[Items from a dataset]
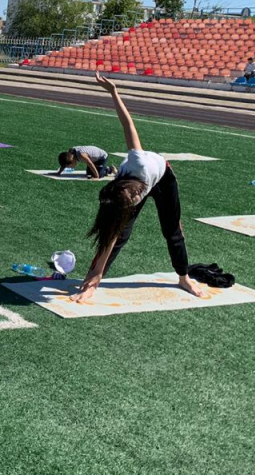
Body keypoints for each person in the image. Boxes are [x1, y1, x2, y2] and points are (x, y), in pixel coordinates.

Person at [71, 72, 207, 304]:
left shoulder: (138, 163)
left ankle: (183, 277)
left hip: (162, 177)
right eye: (132, 200)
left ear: (129, 186)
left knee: (172, 230)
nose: (135, 199)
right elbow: (110, 236)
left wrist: (114, 92)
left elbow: (127, 124)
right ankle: (93, 279)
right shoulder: (121, 198)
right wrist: (94, 277)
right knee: (119, 235)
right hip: (134, 188)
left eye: (133, 195)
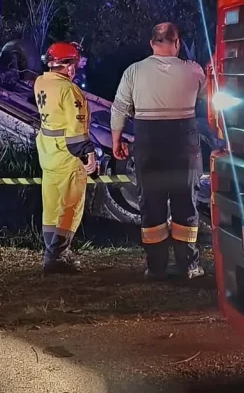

_THE PROBLEM:_
Return the lines above exactly; the images are not part of the copy.

_YOUR RESPONSE:_
Body keypoints for each person in the image. Boxes are [x1, y1, x2, y2] and points are (x, y), in pixel coordinates.

Person at [71, 72, 207, 304]:
left shoulder: (138, 163)
left ankle: (183, 277)
left hip: (162, 177)
right eye: (132, 200)
left ear: (129, 186)
left knee: (172, 230)
nose: (135, 199)
right elbow: (110, 236)
left wrist: (114, 92)
left elbow: (127, 124)
right ankle: (93, 279)
right shoulder: (121, 198)
right wrist: (94, 277)
right knee: (119, 235)
right hip: (134, 188)
left eye: (133, 195)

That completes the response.